The platform admin console is the operator-only surface at /admin. It's where you manage plans, watch usage across every workspace, retry failed jobs, and impersonate customers for support. Only users with role = super_admin can see it — everyone else gets a 404 (not 403) so the panel doesn't even reveal it exists.

Becoming a super admin

The flag is the users.role column, cast to the PlatformRole enum which has two cases: customer (the default for every signup) and super_admin. There's no UI to grant it — it's set by hand via tinker or a one-shot migration on a new deployment:

php artisan tinker --execute 'User::where("email", "you@company.com")->update(["role" => "super_admin"]);'

Demoting works the same way (role = "customer"). There's no notification — the next page load will show or hide the admin nav.

Layout

The admin sidebar lists ten sections:

• Dashboard — KPIs across all workspaces, system health summary.
• Workspaces — every workspace, their plan, owner, member count, conversation usage.
• Users — every user across the platform, their workspaces, last seen.
• Agents — every agent on the platform, with workspace + publish state. Inline rename, publish toggle, and Delete — destroy bypasses WorkspaceScope so super_admin can clean up phantom agents whose workspace_id points at a workspace the original customer no longer has as their current context (those agents 404 from the customer-side editor).
• Conversations — every conversation. Useful for support.
• Leads — every lead.
• Plans — Stripe-synced plan CRUD. See Plans & Stripe sync.
• Subscriptions — every active subscription. Reverse-lookup workspaces by Stripe subscription ID.
• Usage — month-over-month conversation count by workspace.
• Queue Failures — failed jobs with retry / forget controls.

Header actions

The admin header (top bar of every admin page) has:

• Site Health pill — green / amber / red. Hover for the breakdown — failed jobs, Stripe config, LLM provider, vector store, mail driver, Reverb keys, cache. See Site health & failed jobs.
• Notifications dropdown — unread alerts from two streams:
  • Health failures (critical / warning severity) — failed jobs, missing Stripe key, missing LLM provider, mail not configured, etc. These paint the bell red and increment the site_health.issues_count.
  • Business events (info severity, last 24 hours) — new users signed up, new workspaces created, new paid subscriptions, new leads captured platform-wide. Info severity only; the bell stays neutral but you see what just happened.
  Cached 60 seconds. Both streams merge into one dropdown — health failures appear first, biz events below.
• Global search — searches workspaces, users, agents, conversations, leads with one keystroke.

Daily admin digest

Opt-in via Settings → System → Mail → Daily admin digest (checkbox). When enabled, every super_admin receives an email at 09:00 UTC summarising the previous 24 hours:

• New users signed up
• New workspaces created
• New paid subscriptions
• New leads captured
• Conversations active right now

The scheduled command is php artisan admin:send-daily-digest; it short-circuits with an "info" log line when the setting is off, so you can leave the schedule wired without spamming installs that opted out. --force bypasses the flag for one-off previews; --dry-run computes the digest and prints it without sending mail.

Impersonation

From the Workspaces or Users page, click Impersonate. A few things happen:

1. Your admin session is preserved.
2. You become the target user inside their workspace.
3. A persistent You're impersonating X banner appears at the top of every page until you stop.
4. A row is logged in audit_logs so the action is traceable.

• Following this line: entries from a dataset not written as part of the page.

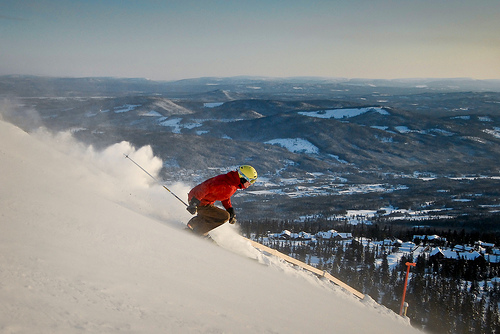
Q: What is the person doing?
A: Skiing.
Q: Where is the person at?
A: Ski resort.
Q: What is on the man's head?
A: Helmet.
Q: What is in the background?
A: Mountains.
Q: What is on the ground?
A: Snow.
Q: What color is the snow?
A: White.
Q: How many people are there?
A: One.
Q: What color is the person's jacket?
A: Red.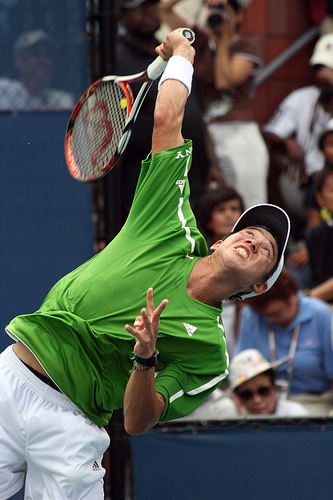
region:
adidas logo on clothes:
[177, 321, 195, 346]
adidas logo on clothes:
[87, 460, 104, 473]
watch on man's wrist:
[134, 344, 162, 371]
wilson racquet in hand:
[64, 67, 158, 193]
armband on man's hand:
[155, 56, 193, 96]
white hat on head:
[241, 195, 287, 245]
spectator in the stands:
[220, 340, 294, 411]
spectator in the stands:
[251, 279, 332, 371]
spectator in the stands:
[305, 167, 329, 287]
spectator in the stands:
[208, 186, 245, 225]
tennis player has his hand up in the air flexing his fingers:
[106, 282, 188, 367]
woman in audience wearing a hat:
[220, 336, 294, 414]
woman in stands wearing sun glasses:
[234, 378, 276, 404]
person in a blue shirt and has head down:
[237, 228, 332, 377]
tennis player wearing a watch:
[124, 352, 171, 370]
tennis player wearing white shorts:
[0, 348, 126, 498]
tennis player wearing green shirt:
[8, 141, 208, 411]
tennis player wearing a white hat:
[184, 201, 290, 303]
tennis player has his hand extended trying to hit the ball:
[35, 14, 329, 486]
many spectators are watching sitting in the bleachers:
[1, 0, 331, 464]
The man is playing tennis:
[58, 16, 239, 215]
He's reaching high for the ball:
[60, 15, 260, 244]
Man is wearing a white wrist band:
[151, 48, 204, 96]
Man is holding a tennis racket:
[32, 16, 230, 181]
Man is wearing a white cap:
[221, 194, 302, 319]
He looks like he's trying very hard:
[198, 178, 311, 328]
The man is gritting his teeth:
[213, 226, 265, 285]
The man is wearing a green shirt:
[41, 173, 251, 430]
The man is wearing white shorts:
[2, 332, 139, 498]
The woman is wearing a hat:
[207, 332, 310, 419]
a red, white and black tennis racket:
[62, 26, 192, 179]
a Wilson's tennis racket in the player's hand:
[63, 25, 194, 183]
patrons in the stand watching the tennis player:
[114, 0, 331, 417]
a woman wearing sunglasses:
[238, 384, 271, 404]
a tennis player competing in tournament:
[0, 26, 292, 499]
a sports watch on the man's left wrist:
[129, 351, 160, 369]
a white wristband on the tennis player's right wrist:
[156, 54, 193, 94]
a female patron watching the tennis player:
[227, 347, 310, 415]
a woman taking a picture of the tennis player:
[205, 1, 270, 180]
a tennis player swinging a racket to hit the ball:
[1, 26, 292, 498]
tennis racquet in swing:
[23, 11, 225, 187]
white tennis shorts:
[2, 341, 114, 499]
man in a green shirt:
[7, 147, 281, 428]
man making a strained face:
[184, 187, 309, 316]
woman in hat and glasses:
[222, 338, 309, 422]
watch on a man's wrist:
[114, 300, 175, 382]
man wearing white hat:
[212, 195, 301, 316]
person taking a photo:
[179, 1, 280, 149]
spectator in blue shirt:
[233, 260, 332, 397]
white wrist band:
[139, 35, 223, 109]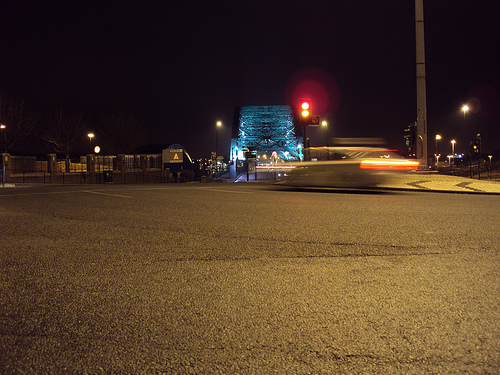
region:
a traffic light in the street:
[294, 87, 316, 129]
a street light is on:
[456, 99, 473, 129]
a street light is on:
[210, 115, 226, 133]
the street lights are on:
[82, 129, 103, 157]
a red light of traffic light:
[298, 99, 310, 109]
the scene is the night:
[1, 2, 498, 214]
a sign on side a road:
[155, 144, 188, 180]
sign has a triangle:
[157, 145, 189, 170]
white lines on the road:
[56, 174, 141, 208]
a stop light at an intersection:
[295, 95, 313, 125]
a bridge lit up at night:
[228, 103, 305, 167]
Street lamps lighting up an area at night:
[2, 103, 499, 150]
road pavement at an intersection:
[3, 178, 498, 374]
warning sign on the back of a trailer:
[170, 150, 180, 161]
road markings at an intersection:
[0, 180, 294, 200]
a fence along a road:
[2, 150, 169, 183]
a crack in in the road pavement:
[0, 328, 499, 369]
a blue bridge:
[216, 93, 316, 190]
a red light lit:
[295, 92, 317, 128]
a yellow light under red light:
[286, 94, 322, 124]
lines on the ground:
[49, 167, 294, 210]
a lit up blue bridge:
[221, 87, 330, 189]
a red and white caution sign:
[171, 150, 183, 161]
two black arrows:
[398, 164, 498, 216]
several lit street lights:
[407, 92, 493, 169]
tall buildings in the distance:
[203, 138, 231, 185]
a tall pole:
[404, 4, 431, 187]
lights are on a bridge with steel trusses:
[4, 72, 499, 199]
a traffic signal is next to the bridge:
[291, 89, 319, 184]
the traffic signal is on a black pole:
[289, 90, 321, 174]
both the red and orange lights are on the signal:
[292, 93, 319, 177]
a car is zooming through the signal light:
[266, 142, 425, 197]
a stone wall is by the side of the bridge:
[1, 147, 165, 192]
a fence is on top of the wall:
[3, 153, 163, 175]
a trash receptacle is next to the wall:
[96, 164, 119, 189]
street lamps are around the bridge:
[0, 86, 490, 161]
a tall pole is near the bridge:
[403, 3, 451, 178]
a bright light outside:
[77, 122, 97, 147]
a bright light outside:
[90, 145, 107, 169]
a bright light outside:
[1, 120, 14, 140]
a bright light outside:
[206, 111, 228, 136]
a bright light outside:
[290, 96, 313, 111]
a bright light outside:
[301, 111, 318, 122]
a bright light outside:
[318, 116, 332, 141]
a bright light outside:
[432, 127, 446, 155]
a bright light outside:
[445, 132, 461, 153]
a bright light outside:
[452, 94, 475, 123]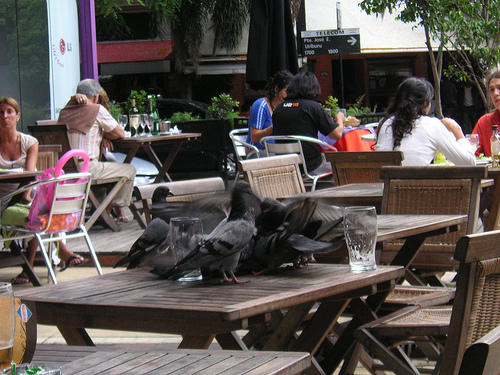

Click Stop impersonating in the banner to drop back to your admin session. The banner is intentionally hard to miss — there's no shortcut to dismiss it without ending the impersonation.

Search

Press / from anywhere in the admin panel. The global search dropdown opens with sections:

• Workspaces (by name).
• Users (by email).
• Agents (by name + workspace).
• Conversations (by message text).
• Leads (by name + email).

Each result links straight to the resource. The customer surface has the same search but scoped to the current workspace.

Audit log

Every admin action — plan create/update/delete, impersonation start/stop, workspace changes — writes to the audit_logs table for forensic traceability. There's no UI page for browsing audit logs in v1; query the table directly when you need to investigate.